- by foxnews
- 18 Nov 2024
Twitter has suspended an account that monitors the flight paths of a private jet owned by the social media giant's new boss, Elon Musk.
On Wednesday morning, the page for the account, @ElonJet, said "Account suspended", adding: "Twitter suspends accounts that violate the Twitter Rules."
The account was run by Jack Sweeney, a Florida college student and aviation enthusiast who created a Twitter bot to track the locations of private jets owned by Musk and other prominent figures including the Microsoft co-founder Bill Gates, Jeff Bezos of Amazon and the billionaire entrepreneur Mark Cuban.
After Russia's invasion of Ukraine in February, the account also began tracking the flight paths of various Russian oligarchs.
On 7 November, shortly after acquiring Twitter for $44bn, Musk tweeted: "My commitment to free speech extends even to not banning the account following my plane, even though that is a direct personal safety risk."
But on Wednesday, Sweeney tweeted: "Well, it appears @ElonJet is suspended."
He also tweeted a screenshot of a Twitter message that read: "After careful review, we determined your account broke the Twitter Rules. Your account is permanently in read-only mode, which means you can't Tweet, Retweet, or Like content. You won't be able to create new accounts."

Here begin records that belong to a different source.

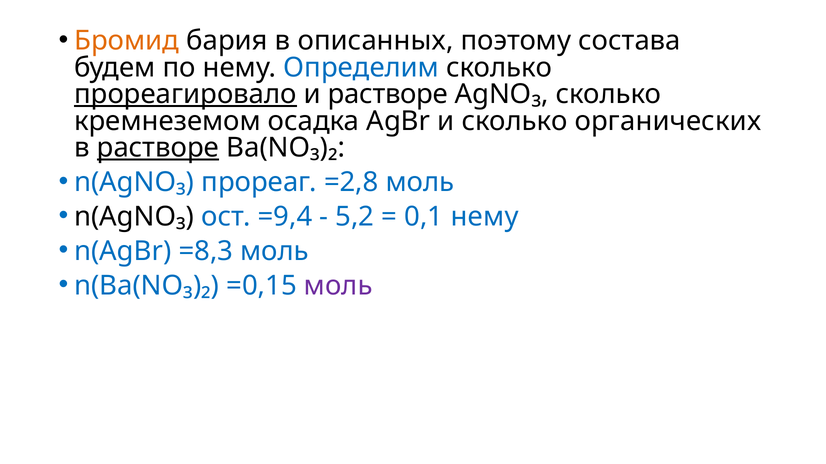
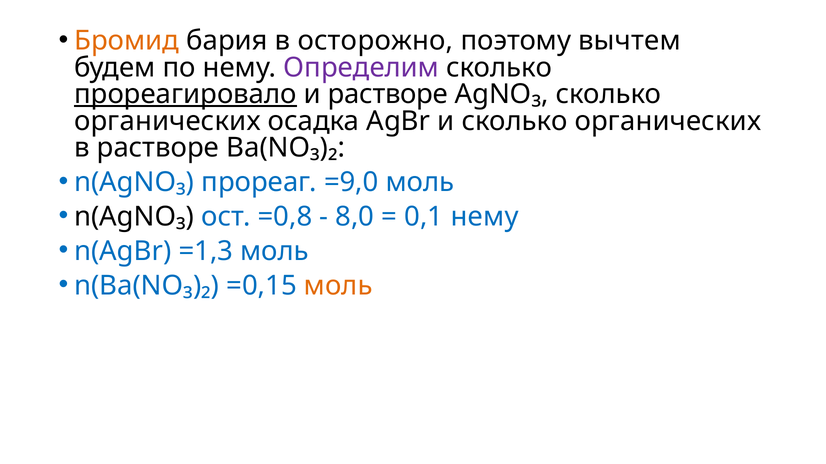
описанных: описанных -> осторожно
состава: состава -> вычтем
Определим colour: blue -> purple
кремнеземом at (167, 121): кремнеземом -> органических
растворе at (158, 148) underline: present -> none
=2,8: =2,8 -> =9,0
=9,4: =9,4 -> =0,8
5,2: 5,2 -> 8,0
=8,3: =8,3 -> =1,3
моль at (338, 286) colour: purple -> orange
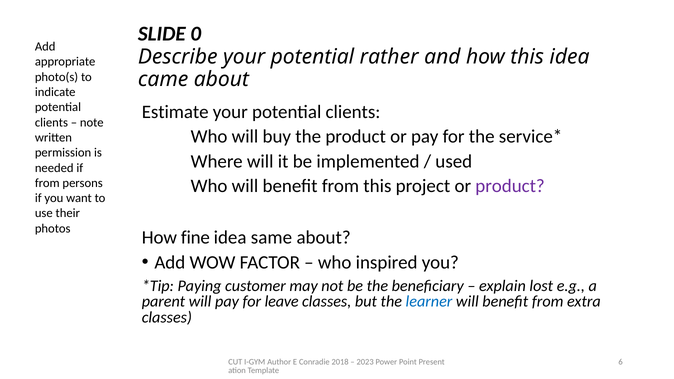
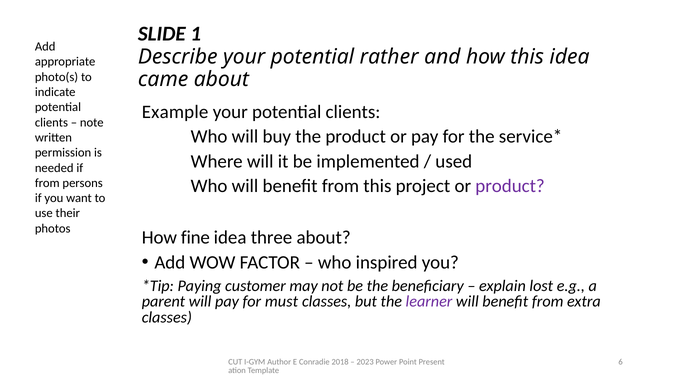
0: 0 -> 1
Estimate: Estimate -> Example
same: same -> three
leave: leave -> must
learner colour: blue -> purple
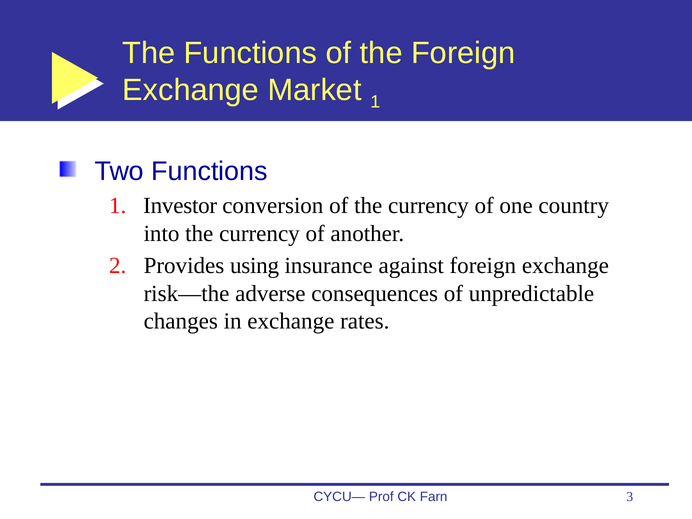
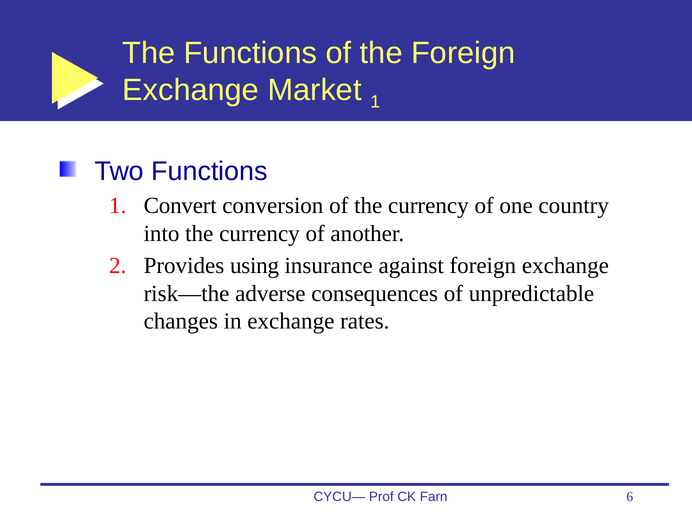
Investor: Investor -> Convert
3: 3 -> 6
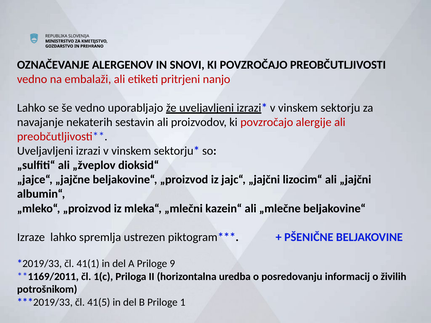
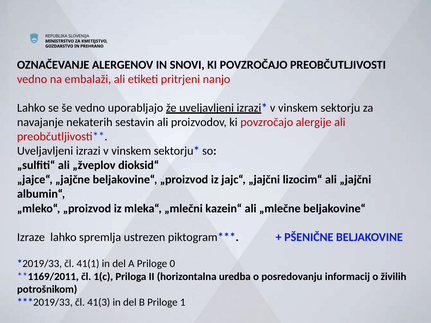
9: 9 -> 0
41(5: 41(5 -> 41(3
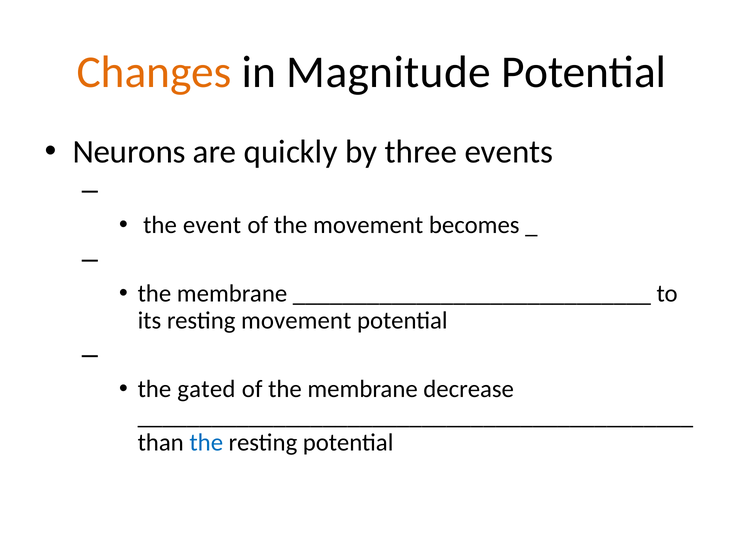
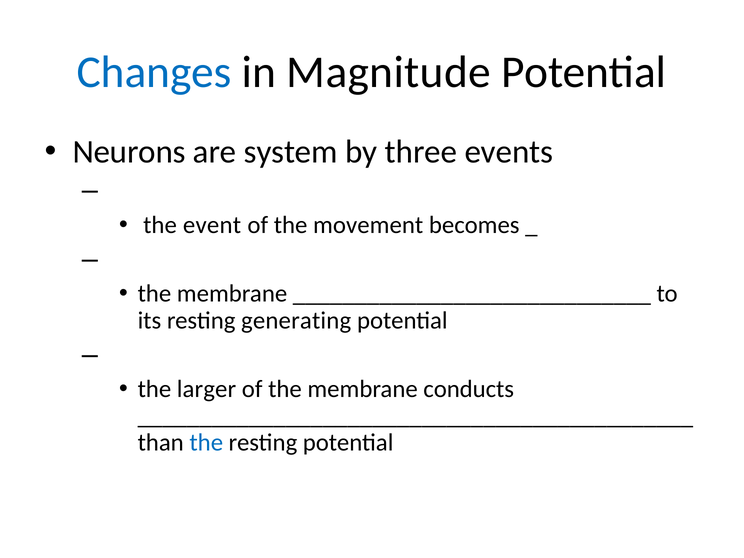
Changes colour: orange -> blue
quickly: quickly -> system
resting movement: movement -> generating
gated: gated -> larger
decrease: decrease -> conducts
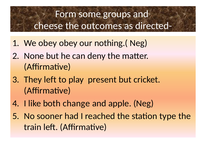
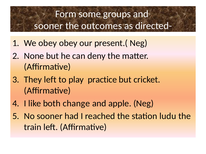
cheese at (49, 26): cheese -> sooner
nothing.(: nothing.( -> present.(
present: present -> practice
type: type -> ludu
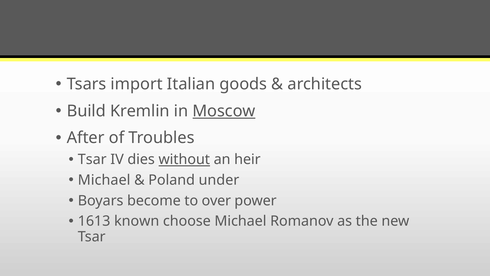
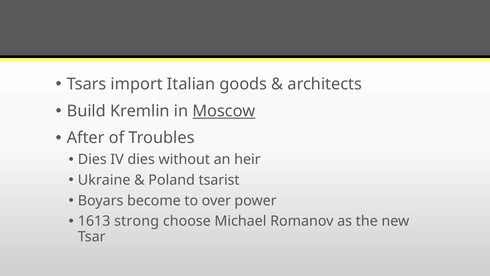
Tsar at (92, 159): Tsar -> Dies
without underline: present -> none
Michael at (104, 180): Michael -> Ukraine
under: under -> tsarist
known: known -> strong
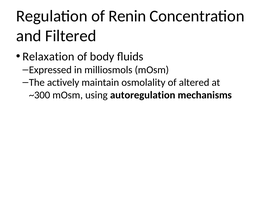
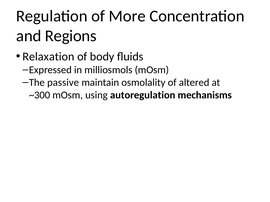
Renin: Renin -> More
Filtered: Filtered -> Regions
actively: actively -> passive
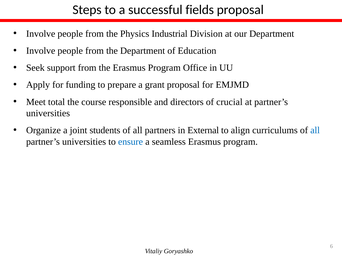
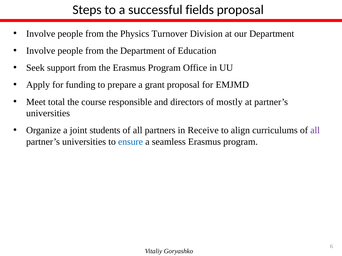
Industrial: Industrial -> Turnover
crucial: crucial -> mostly
External: External -> Receive
all at (315, 131) colour: blue -> purple
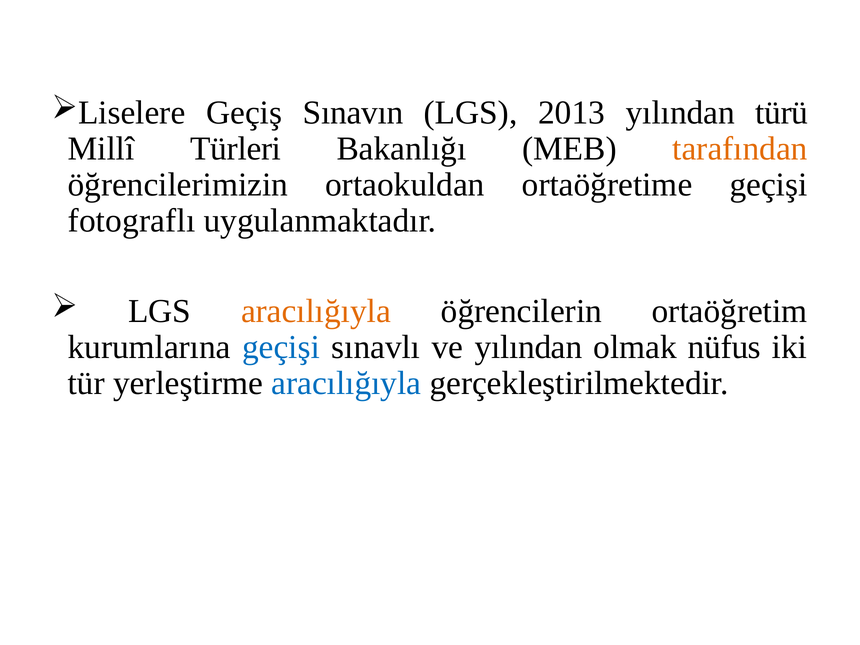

Over the weekend, Sweeney tweeted that his account had been shadowbanned, meaning that its visibility had been deliberately reduced.
"Internal messages obtained by a[n] anonymous Twitter employee explained to me that on '2 Dec[ember] 2022 your account @elonjet was visibility limited/restricted to a severe degree internally,'" Sweeney wrote.
He then included a screenshot that allegedly showed Ella Irwin, vice-president of Twitter's trust and safety council, asking her team to apply "heavy VF [visibility filtering] to @elonjet immediately".
The trust and safety council was dissolved on Monday. The same day, Sweeney tweeted that it appeared @ElonJet was no longer banned or hidden.
On Wednesday, Sweeney did not immediately respond to a request for comment.
When Musk discovered the @ElonJet account, earlier this year, he asked Sweeney to delete it.
"Can you take this down? It is a security risk," he wrote to Sweeney, adding: "I don't love the idea of being shot by a nutcase."
In February, Sweeney told the Guardian: "And then he offers me $5,000 to make it harder for people to track him and to take down the account, and I make my counter-offer."
Sweeney replied: "Any chance to up that to $50K? It would be great support in college and would possibly allow me to get a car, maybe even a [Tesla] Model 3."